Available data
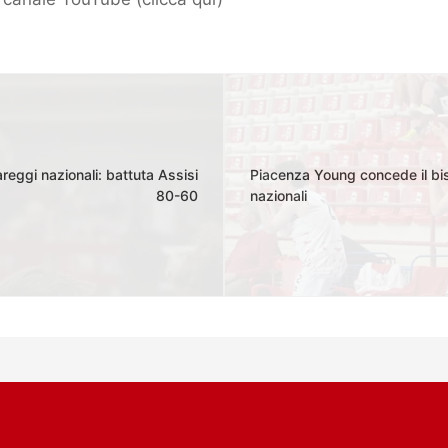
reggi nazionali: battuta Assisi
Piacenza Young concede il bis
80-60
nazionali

---

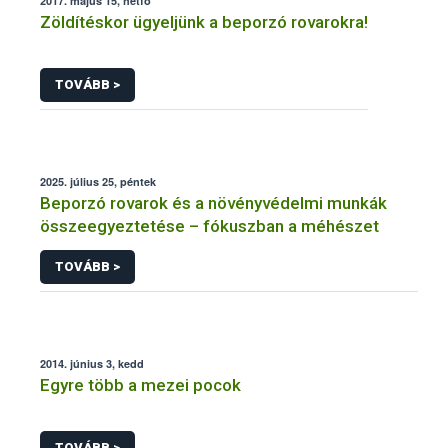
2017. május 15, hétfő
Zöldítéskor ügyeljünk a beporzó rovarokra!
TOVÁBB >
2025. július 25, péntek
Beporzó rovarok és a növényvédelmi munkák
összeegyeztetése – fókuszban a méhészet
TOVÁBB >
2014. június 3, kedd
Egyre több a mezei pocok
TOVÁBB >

Exercise directions
Say only the number of lines above holding "nazionali".

Solution
2